When the Superiors realized the condition of my dear mother, I was asked if it would not be a bit better for me to be in residence in Lawrence, Massachusetts. I was offered the position of Director of the community. Although I would have nothing to do with the school, I would take charge of the large community they had. There was an elderly Marist Father who was the chaplain of the whole community and two other Marist Fathers on the teaching staff who were also in charge of the campus ministry for the students.
Besides this overworked staff, there was another problem to be solved. A good number of the community was in living quarters on the top floor of the building above the gymnasium. This was very inconvenient for the Brothers who wanted to do quiet work or even retire early. The community had decided to find another residence and for me to take charge of relocating the Brothers into a better place, thereby freeing the rooms on the same floor as the top of the gymnasium. The separate residence would give the Brothers far more peace and quiet on days when the gymnasium was in service for games or for the weekly bingo. The new house for the Brothers was some distance away from school and assured privacy and quiet. The Brothers would no longer be bothered by the school weekly activities.
I had been asked a few times to give talks to the whole student body on our Marist missions, and that was continued and became just about my only contact with the students. Naturally I was happy to get to see Mother more often, and since I had been asking to go to the missions I began to see that this setup here might offer some real possibilities. I had been made to understand that as soon as the new quarters for the Brothers were available my chances for a mission job would be much better. I was thrilled! I had succeeded in closing our residence in Tyngsboro, and this new request seemed like a sure way to open for me the doors to a real mission. I had never questioned an assignment so far, and I was not about to do so now. I accepted this as the end of the rainbow, which would open new possibilities for me.
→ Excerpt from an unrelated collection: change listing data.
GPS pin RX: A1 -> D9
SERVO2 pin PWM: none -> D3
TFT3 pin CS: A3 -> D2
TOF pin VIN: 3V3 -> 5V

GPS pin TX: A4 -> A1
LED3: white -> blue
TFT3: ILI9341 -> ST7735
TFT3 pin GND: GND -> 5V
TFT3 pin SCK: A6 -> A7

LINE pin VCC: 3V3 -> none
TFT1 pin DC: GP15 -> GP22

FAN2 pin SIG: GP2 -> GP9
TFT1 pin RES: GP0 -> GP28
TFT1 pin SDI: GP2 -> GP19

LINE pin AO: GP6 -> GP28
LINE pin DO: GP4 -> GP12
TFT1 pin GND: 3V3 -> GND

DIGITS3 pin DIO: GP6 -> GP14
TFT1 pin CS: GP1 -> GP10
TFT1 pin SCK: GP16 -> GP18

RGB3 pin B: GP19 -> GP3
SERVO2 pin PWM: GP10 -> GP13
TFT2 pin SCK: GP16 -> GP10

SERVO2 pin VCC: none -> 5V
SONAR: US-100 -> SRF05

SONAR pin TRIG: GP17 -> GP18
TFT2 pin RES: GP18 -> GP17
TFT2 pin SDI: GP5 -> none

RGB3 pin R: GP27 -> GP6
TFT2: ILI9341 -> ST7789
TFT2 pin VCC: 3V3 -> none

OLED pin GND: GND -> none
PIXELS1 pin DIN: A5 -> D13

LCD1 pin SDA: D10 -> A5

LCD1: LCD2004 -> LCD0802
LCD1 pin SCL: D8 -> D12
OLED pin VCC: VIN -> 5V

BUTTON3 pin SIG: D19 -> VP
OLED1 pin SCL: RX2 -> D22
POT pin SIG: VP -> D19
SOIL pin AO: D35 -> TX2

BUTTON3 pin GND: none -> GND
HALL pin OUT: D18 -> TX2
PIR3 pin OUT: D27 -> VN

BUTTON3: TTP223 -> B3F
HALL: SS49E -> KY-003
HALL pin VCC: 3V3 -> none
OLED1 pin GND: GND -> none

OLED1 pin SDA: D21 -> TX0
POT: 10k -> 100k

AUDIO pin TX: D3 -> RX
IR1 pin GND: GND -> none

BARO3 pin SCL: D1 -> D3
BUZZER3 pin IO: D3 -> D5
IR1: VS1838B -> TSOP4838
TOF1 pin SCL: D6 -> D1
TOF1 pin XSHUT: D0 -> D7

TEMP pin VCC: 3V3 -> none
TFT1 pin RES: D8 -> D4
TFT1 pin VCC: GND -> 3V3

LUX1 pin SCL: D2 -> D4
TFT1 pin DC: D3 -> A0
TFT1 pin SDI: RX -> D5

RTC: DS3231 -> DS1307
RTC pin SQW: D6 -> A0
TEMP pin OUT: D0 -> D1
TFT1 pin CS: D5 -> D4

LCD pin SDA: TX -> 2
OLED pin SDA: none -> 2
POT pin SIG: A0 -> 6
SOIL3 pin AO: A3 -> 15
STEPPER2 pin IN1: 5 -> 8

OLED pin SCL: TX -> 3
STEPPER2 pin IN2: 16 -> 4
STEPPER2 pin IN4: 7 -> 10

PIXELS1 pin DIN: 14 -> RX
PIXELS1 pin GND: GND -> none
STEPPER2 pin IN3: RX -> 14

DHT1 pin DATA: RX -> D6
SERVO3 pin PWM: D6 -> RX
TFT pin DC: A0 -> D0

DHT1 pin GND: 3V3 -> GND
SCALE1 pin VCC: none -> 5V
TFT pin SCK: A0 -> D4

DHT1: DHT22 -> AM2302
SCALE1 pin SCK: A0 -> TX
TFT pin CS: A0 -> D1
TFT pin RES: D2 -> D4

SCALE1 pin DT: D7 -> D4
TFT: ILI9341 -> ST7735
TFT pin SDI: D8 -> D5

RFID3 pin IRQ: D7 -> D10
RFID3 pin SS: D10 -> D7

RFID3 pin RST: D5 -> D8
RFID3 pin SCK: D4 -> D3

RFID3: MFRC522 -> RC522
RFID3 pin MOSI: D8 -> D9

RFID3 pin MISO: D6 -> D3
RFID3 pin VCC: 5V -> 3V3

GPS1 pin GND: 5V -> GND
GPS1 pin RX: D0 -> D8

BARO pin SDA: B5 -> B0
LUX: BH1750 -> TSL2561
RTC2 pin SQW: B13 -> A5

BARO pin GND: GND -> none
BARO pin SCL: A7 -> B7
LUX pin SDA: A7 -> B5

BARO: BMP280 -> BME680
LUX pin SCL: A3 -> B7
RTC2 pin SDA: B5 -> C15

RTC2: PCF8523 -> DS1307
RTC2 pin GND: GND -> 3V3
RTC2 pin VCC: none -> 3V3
The Province of Esopus had accepted a foreign mission in Liberia, and they would accept volunteers from either Province. Another plus in this assignment was that I was close to my Mother who was slowing down visibly and I could be with her more often. It was a blessing to have the three Marist Fathers living with us, and my being so close to Worcester, and sooner or later when all these duties would end, I would possibly be free to spread my missionary wings! I had been put off often, and the words “eventually” seemed to be popping up more often in my interviews with the Provincial.
We slowly got rid of the surplus furniture that we had in the residence over the gym, and the Brothers enjoyed more privacy in their new residence. We were slowly getting installed and with this hardworking community just about anything could be planned and executed. Some of the Brothers who had been in our mission in Japan were living with us in Lawrence, and this kept the flame of my desire to go to a mission quite alive. We had had a great job to do and we thoroughly enjoyed doing it. I was quite grateful for an understanding and hardworking community. It was about this time that I was called upon by my mother to do her a very special favor.
Mother was ever so practical. She got straight to the point. She was happy in the nursing home and liked it, but with her condition getting progressively worse she had a plan and wanted me to implement it as soon as possible. It involved the various gifts and souvenirs that I had brought to her during my years as Assistant General. The Brothers all over the globe had given me all kinds of souvenirs for Mother, and she had her parlor filled with them and treasured each one tremendously. She called my two sisters and told them that anything that either of them wanted they should take because she was going to send back to me all of the precious souvenirs to be raffled at an auction at the school. The profits were to be given to the Marist missions. She had had much pleasure showing them off, and now she was being realistic and practical by disposing of them before the Lord called her. We tried to talk her out of this, but she was adamant and we followed her plans.
I well recall that the school van went to Worcester to get all those mission souvenirs, and the extra boxes also filled the trunk of a car as well. All these items were given over to the Mission Committee of the school, and they ran the auction. My sisters had taken the few items that they wanted, and all the rest were auctioned off for the profit of the Marist missions. Mother knew exactly what to do, and this had been a decision made by God, for she passed away the following end of January. She was the strong woman of the Gospel and seemed to have a direct line to the Lord. I can never forget her. Any talent that I have ever had I got from her. The Lord had arranged all these transfers so that I could be with her and near her. She left me an example of confidence in the Lord that I could never forget. She had left me the greatest blessing ever: her example. She lived ready to die; yes, to die in the peace of the Lord she had served all her life. What an example. What a gift to leave us.
Mother died in January when the roads were bad. My community in Lawrence came the afternoon of the wake and said the Office of the dead for her, ending with the Salve, her favorite prayer.
They were going to return for the evening wake, but I told them not to do so because of the bad weather. They had just done what Mother would have enjoyed most. The Lord had slowly freed me of two important duties: my Mother was in Heaven, and my community was all set, ready to move into its new residence. My mother had opened for me the doors to the Marist mission of my dreams.
In all these assignments to Tyngsboro, Leeds Terrace, Chicago, and the Central Catholic community, I had been tremendously happy. So many of the Brothers I worked with and trained in Poughkeepsie were ready to take over from me. Eventually, I could be free to go off to the Marist mission of Pleebo in Liberia.